The copy has to match the data exactly and leave out every picture.

- Records from a data collection:
>>>

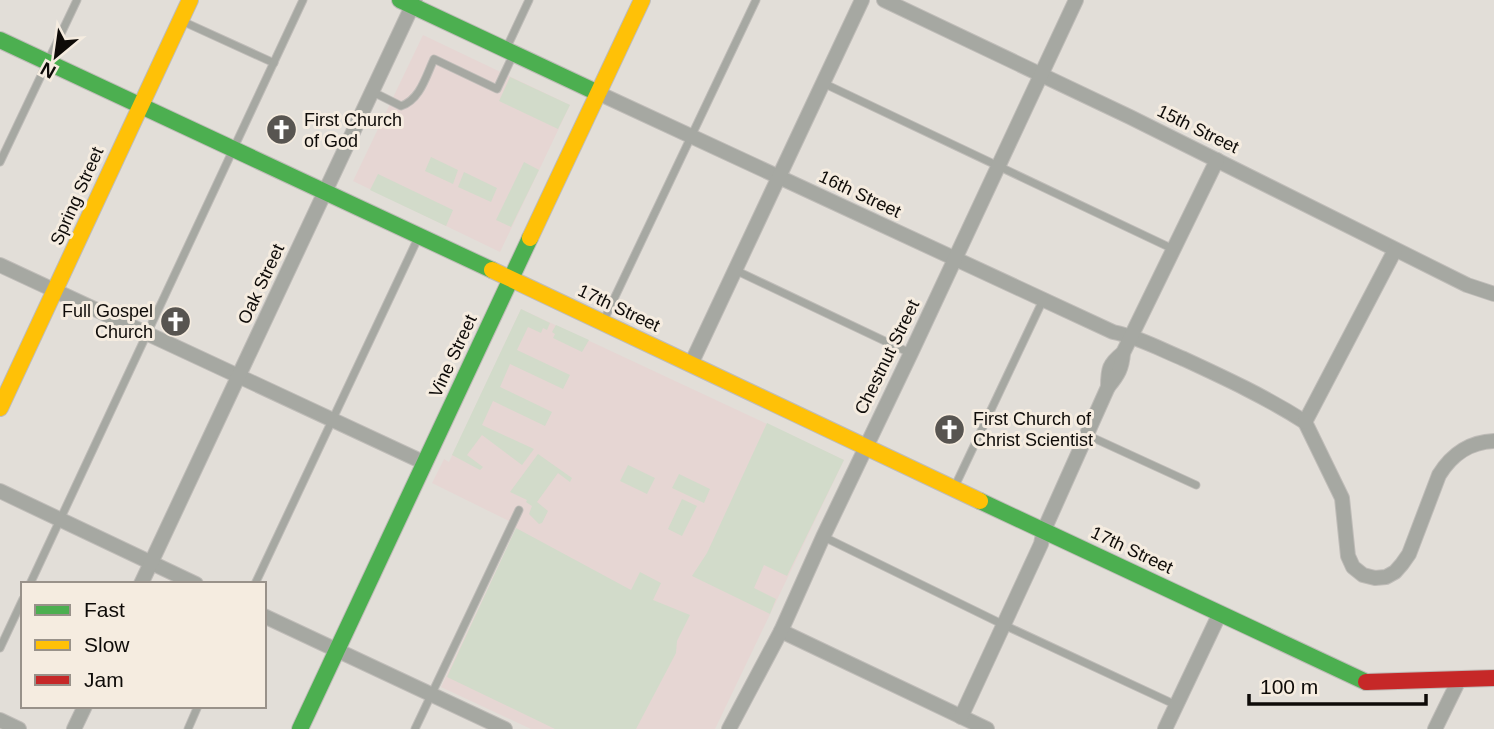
<svg xmlns="http://www.w3.org/2000/svg" width="1494" height="729" font-family="Helvetica,sans-serif">
<rect width="100%" height="100%" fill="#e2ded8"/>
<g fill="#e6d6d3">
<polygon points="423,35 570,105 500,252 353,181"/>
<polygon points="521,309 844,460 715,729 531,729 441,687 516,528 515,524 432,483 444,459 449,462"/>
</g>
<g fill="#d2dbca">
<polygon points="510,77 570,105 558,129 499,101"/>
<polygon points="431,157 458,170 453,184 425,171"/>
<polygon points="524,162 539,170 511,227 496,220"/>
<polygon points="464,172 497,188 491,202 458,187"/>
<polygon points="378,174 453,210 446,226 370,190"/>
<polygon points="521,309 550,323 547,330 543,328 541,333 528,327 517,350 570,375 563,389 510,364 500,387 552,412 545,426 493,401 482,425 534,449 522,465 482,435 467,455 483,467 480,470 452,455"/>
<polygon points="556,325 589,340 582,352 553,338 555,334 552,332"/>
<polygon points="767,423 844,460 787,576 764,565 754,588 776,599 770,614 692,576 707,553"/>
<polygon points="538,454 572,478 570,482 558,473 537,502 548,511 542,523 539,524 529,514 532,506 526,502 527,500 510,492"/>
<polygon points="628,465 655,478 647,494 620,481"/>
<polygon points="679,474 710,489 704,503 672,488"/>
<polygon points="682,499 697,506 682,536 668,529"/>
<polygon points="516,528 631,590 640,572 661,583 653,600 690,615 677,641 676,653 636,729 555,729 447,677"/>
</g>
<g fill="none" stroke-linecap="round" stroke-linejoin="round">
<defs>
<g id="lane">
<polyline points="182,21 274,63"/>
<polyline points="507,47 529,0"/>
<polyline points="823,83 1173,249"/>
<path d="M373,92L401,106C420,100 426,76 434,59L497,89L514,53"/>
<polyline points="0,162 77,0"/>
<polyline points="735,270 910,353"/>
<polyline points="603,322 756,0"/>
<polyline points="1087,435 1196,485"/>
<polyline points="955,486 1043,300"/>
<polyline points="824,537 1004,625 1176,705"/>
<polyline points="30,584 303,0"/>
<polyline points="255,584 419,236"/>
<polyline points="0,648 23,599"/>
<polyline points="188,729 198,706"/>
<polyline points="415,729 519,510"/>
</g>
<g id="street">
<polyline points="884,0 1130,117 1467,285 1494,294"/>
<path d="M598,93L1113,332C1138,337 1160,349 1184,359C1225,378 1266,397 1305,422"/>
<polyline points="0,265 425,463"/>
<polyline points="691,364 862,0"/>
<path d="M1108,387C1108,369 1109,364 1123,353"/>
<path d="M1305,422L1342,498L1348,556L1353,567L1363,575L1375,578L1386,577L1395,572L1402,564L1409,554L1439,475C1452,454 1469,442 1494,441"/>
<polyline points="1305,422 1395,250"/>
<polyline points="0,491 196,584"/>
<polyline points="141,584 415,0"/>
<polyline points="264,616 505,729"/>
<polyline points="781,631 987,729"/>
<path d="M961,717L1041,544L1044,530L1108,387C1118,375 1122,368 1123,353L1217,160"/>
<polyline points="0,720 19,729"/>
<polyline points="74,729 85,706"/>
<polyline points="729,729 781,631 823,537 911,353 1076,0"/>
<polyline points="1165,729 1220,613"/>
<polyline points="1435,729 1459,680"/>
</g>
<g id="fast">
<polyline points="400,0 598,93"/>
<polyline points="0,40 492,270"/>
<polyline points="980,501 1366,682"/>
<polyline points="300,729 530,238"/>
</g>
<g id="slow">
<polyline points="530,238 642,0"/>
<polyline points="492,270 980,501"/>
<polyline points="0,408 190,0"/>
</g>
<polyline id="jam" points="1366,682 1494,678"/>
</defs>
<use href="#lane" stroke="#bfbcb8" stroke-width="9"/>
<use href="#street" stroke="#bfbcb8" stroke-width="16"/>
<use href="#fast" stroke="#bfbcb8" stroke-width="18"/>
<use href="#slow" stroke="#bfbcb8" stroke-width="18"/>
<use href="#jam" stroke="#bfbcb8" stroke-width="18"/>
<use href="#lane" stroke="#a6a8a2" stroke-width="7"/>
<use href="#street" stroke="#a6a8a2" stroke-width="14"/>
<use href="#fast" stroke="#4caf50" stroke-width="16"/>
<use href="#slow" stroke="#ffc107" stroke-width="16"/>
<use href="#jam" stroke="#c62828" stroke-width="16"/>
</g>
<defs>
<symbol id="church-disc" viewBox="-11 -11 22 22"><circle r="9.5" fill="#585551" stroke="#f5ece0"/><path d="M-1.2-6h2.4v3.5h3.3v2.4h-3.3V6h-2.4V-.1h-3.3v-2.4h3.3Z" fill="#fff"/></symbol>
</defs>
<g fill-rule="evenodd">
<use href="#church-disc" x="264" y="112" width="35" height="35"/>
<use href="#church-disc" x="158" y="304" width="35" height="35"/>
<use href="#church-disc" x="932" y="412" width="35" height="35"/>
</g>
<g text-anchor="middle" stroke-width="6" stroke-linejoin="round" paint-order="stroke">
<g font-size="18" fill="#0e0b08" stroke="#f5ece0" text-anchor="start">
<text x="304" y="126">First Church<tspan x="304" dy="21">of God</tspan></text>
<text x="153" y="317" text-anchor="end">Full Gospel<tspan x="153" dy="21">Church</tspan></text>
<text x="973" y="425">First Church of<tspan x="973" dy="21">Christ Scientist</tspan></text>
</g>
<g font-size="18" fill="#0e0b08" stroke="#f5ece0">
<text transform="translate(1198 129) rotate(26)" y="6">15th Street</text>
<text transform="translate(860 194) rotate(25)" y="6">16th Street</text>
<text transform="translate(77 196) rotate(-66)" y="6">Spring Street</text>
<text transform="translate(261 284) rotate(-65)" y="6">Oak Street</text>
<text transform="translate(619 308) rotate(25)" y="6">17th Street</text>
<text transform="translate(453 356) rotate(-65)" y="6">Vine Street</text>
<text transform="translate(887 357) rotate(-64)" y="6">Chestnut Street</text>
<text transform="translate(1132 550) rotate(25)" y="6">17th Street</text>
</g>
</g>
<rect x="21" y="582" width="245" height="126" fill="#f5ece0" stroke="#99928a" stroke-width="2"/>
<rect x="35" y="605" width="35" height="10" fill="#4caf50" stroke="#99928a" stroke-width="2"/>
<text x="84" y="617" font-size="21" fill="#0e0b08">Fast</text>
<rect x="35" y="640" width="35" height="10" fill="#ffc107" stroke="#99928a" stroke-width="2"/>
<text x="84" y="652" font-size="21" fill="#0e0b08">Slow</text>
<rect x="35" y="675" width="35" height="10" fill="#c62828" stroke="#99928a" stroke-width="2"/>
<text x="84" y="687" font-size="21" fill="#0e0b08">Jam</text>
<g transform="translate(56 56) rotate(209)" stroke="#f5ece0" stroke-width="5" paint-order="stroke">
<path d="M0-5L12 26L0 18L-12 26Z" fill="#0e0b08"/>
<text y="-10" font-size="19" font-weight="bold" text-anchor="middle" fill="#0e0b08">N</text>
</g>
<path d="M1249 694v10h177v-10" fill="none" stroke="#0e0b08" stroke-width="3.5"/>
<text x="1260" y="694" font-size="21" fill="#0e0b08" stroke="#f5ece0" stroke-width="5" paint-order="stroke">100 m</text>
</svg>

<<<

- Expected output:
<svg xmlns="http://www.w3.org/2000/svg" width="1494" height="729" font-family="Helvetica,sans-serif">
<rect width="100%" height="100%" fill="#e2ded8"/>
<g fill="#e6d6d3">
<polygon points="423,35 570,105 500,252 353,181"/>
<polygon points="521,309 844,460 715,729 531,729 441,687 516,528 515,524 432,483 444,459 449,462"/>
</g>
<g fill="#d2dbca">
<polygon points="510,77 570,105 558,129 499,101"/>
<polygon points="431,157 458,170 453,184 425,171"/>
<polygon points="524,162 539,170 511,227 496,220"/>
<polygon points="464,172 497,188 491,202 458,187"/>
<polygon points="378,174 453,210 446,226 370,190"/>
<polygon points="521,309 550,323 547,330 543,328 541,333 528,327 517,350 570,375 563,389 510,364 500,387 552,412 545,426 493,401 482,425 534,449 522,465 482,435 467,455 483,467 480,470 452,455"/>
<polygon points="556,325 589,340 582,352 553,338 555,334 552,332"/>
<polygon points="767,423 844,460 787,576 764,565 754,588 776,599 770,614 692,576 707,553"/>
<polygon points="538,454 572,478 570,482 558,473 537,502 548,511 542,523 539,524 529,514 532,506 526,502 527,500 510,492"/>
<polygon points="628,465 655,478 647,494 620,481"/>
<polygon points="679,474 710,489 704,503 672,488"/>
<polygon points="682,499 697,506 682,536 668,529"/>
<polygon points="516,528 631,590 640,572 661,583 653,600 690,615 677,641 676,653 636,729 555,729 447,677"/>
</g>
<g fill="none" stroke-linecap="round" stroke-linejoin="round">
<defs>
<g id="lane">
<polyline points="182,21 274,63"/>
<polyline points="507,47 529,0"/>
<polyline points="823,83 1173,249"/>
<path d="M373,92L401,106C420,100 426,76 434,59L497,89L514,53"/>
<polyline points="0,162 77,0"/>
<polyline points="735,270 910,353"/>
<polyline points="603,322 756,0"/>
<polyline points="1087,435 1196,485"/>
<polyline points="955,486 1043,300"/>
<polyline points="824,537 1004,625 1176,705"/>
<polyline points="30,584 303,0"/>
<polyline points="255,584 419,236"/>
<polyline points="0,648 23,599"/>
<polyline points="188,729 198,706"/>
<polyline points="415,729 519,510"/>
</g>
<g id="street">
<polyline points="884,0 1130,117 1467,285 1494,294"/>
<path d="M598,93L1113,332C1138,337 1160,349 1184,359C1225,378 1266,397 1305,422"/>
<polyline points="0,265 425,463"/>
<polyline points="691,364 862,0"/>
<path d="M1108,387C1108,369 1109,364 1123,353"/>
<path d="M1305,422L1342,498L1348,556L1353,567L1363,575L1375,578L1386,577L1395,572L1402,564L1409,554L1439,475C1452,454 1469,442 1494,441"/>
<polyline points="1305,422 1395,250"/>
<polyline points="0,491 196,584"/>
<polyline points="141,584 415,0"/>
<polyline points="264,616 505,729"/>
<polyline points="781,631 987,729"/>
<path d="M961,717L1041,544L1044,530L1108,387C1118,375 1122,368 1123,353L1217,160"/>
<polyline points="0,720 19,729"/>
<polyline points="74,729 85,706"/>
<polyline points="729,729 781,631 823,537 911,353 1076,0"/>
<polyline points="1165,729 1220,613"/>
<polyline points="1435,729 1459,680"/>
</g>
<g id="fast">
<polyline points="400,0 598,93"/>
<polyline points="0,40 492,270"/>
<polyline points="980,501 1366,682"/>
<polyline points="300,729 530,238"/>
</g>
<g id="slow">
<polyline points="530,238 642,0"/>
<polyline points="492,270 980,501"/>
<polyline points="0,408 190,0"/>
</g>
<polyline id="jam" points="1366,682 1494,678"/>
</defs>
<use href="#lane" stroke="#bfbcb8" stroke-width="9"/>
<use href="#street" stroke="#bfbcb8" stroke-width="16"/>
<use href="#fast" stroke="#bfbcb8" stroke-width="18"/>
<use href="#slow" stroke="#bfbcb8" stroke-width="18"/>
<use href="#jam" stroke="#bfbcb8" stroke-width="18"/>
<use href="#lane" stroke="#a6a8a2" stroke-width="7"/>
<use href="#street" stroke="#a6a8a2" stroke-width="14"/>
<use href="#fast" stroke="#4caf50" stroke-width="16"/>
<use href="#slow" stroke="#ffc107" stroke-width="16"/>
<use href="#jam" stroke="#c62828" stroke-width="16"/>
</g>
<defs>
<symbol id="church-disc" viewBox="-11 -11 22 22"><circle r="9.5" fill="#585551" stroke="#f5ece0"/><path d="M-1.2-6h2.4v3.5h3.3v2.4h-3.3V6h-2.4V-.1h-3.3v-2.4h3.3Z" fill="#fff"/></symbol>
</defs>
<g fill-rule="evenodd">
<use href="#church-disc" x="264" y="112" width="35" height="35"/>
<use href="#church-disc" x="158" y="304" width="35" height="35"/>
<use href="#church-disc" x="932" y="412" width="35" height="35"/>
</g>
<g text-anchor="middle" stroke-width="6" stroke-linejoin="round" paint-order="stroke">
<g font-size="18" fill="#0e0b08" stroke="#f5ece0" text-anchor="start">
<text x="304" y="126">First Church<tspan x="304" dy="21">of God</tspan></text>
<text x="153" y="317" text-anchor="end">Full Gospel<tspan x="153" dy="21">Church</tspan></text>
<text x="973" y="425">First Church of<tspan x="973" dy="21">Christ Scientist</tspan></text>
</g>
<g font-size="18" fill="#0e0b08" stroke="#f5ece0">
<text transform="translate(1198 129) rotate(26)" y="6">15th Street</text>
<text transform="translate(860 194) rotate(25)" y="6">16th Street</text>
<text transform="translate(77 196) rotate(-66)" y="6">Spring Street</text>
<text transform="translate(261 284) rotate(-65)" y="6">Oak Street</text>
<text transform="translate(619 308) rotate(25)" y="6">17th Street</text>
<text transform="translate(453 356) rotate(-65)" y="6">Vine Street</text>
<text transform="translate(887 357) rotate(-64)" y="6">Chestnut Street</text>
<text transform="translate(1132 550) rotate(25)" y="6">17th Street</text>
</g>
</g>
<rect x="21" y="582" width="245" height="126" fill="#f5ece0" stroke="#99928a" stroke-width="2"/>
<rect x="35" y="605" width="35" height="10" fill="#4caf50" stroke="#99928a" stroke-width="2"/>
<text x="84" y="617" font-size="21" fill="#0e0b08">Fast</text>
<rect x="35" y="640" width="35" height="10" fill="#ffc107" stroke="#99928a" stroke-width="2"/>
<text x="84" y="652" font-size="21" fill="#0e0b08">Slow</text>
<rect x="35" y="675" width="35" height="10" fill="#c62828" stroke="#99928a" stroke-width="2"/>
<text x="84" y="687" font-size="21" fill="#0e0b08">Jam</text>
<g transform="translate(56 56) rotate(209)" stroke="#f5ece0" stroke-width="5" paint-order="stroke">
<path d="M0-5L12 26L0 18L-12 26Z" fill="#0e0b08"/>
<text y="-10" font-size="19" font-weight="bold" text-anchor="middle" fill="#0e0b08">N</text>
</g>
<path d="M1249 694v10h177v-10" fill="none" stroke="#0e0b08" stroke-width="3.5"/>
<text x="1260" y="694" font-size="21" fill="#0e0b08" stroke="#f5ece0" stroke-width="5" paint-order="stroke">100 m</text>
</svg>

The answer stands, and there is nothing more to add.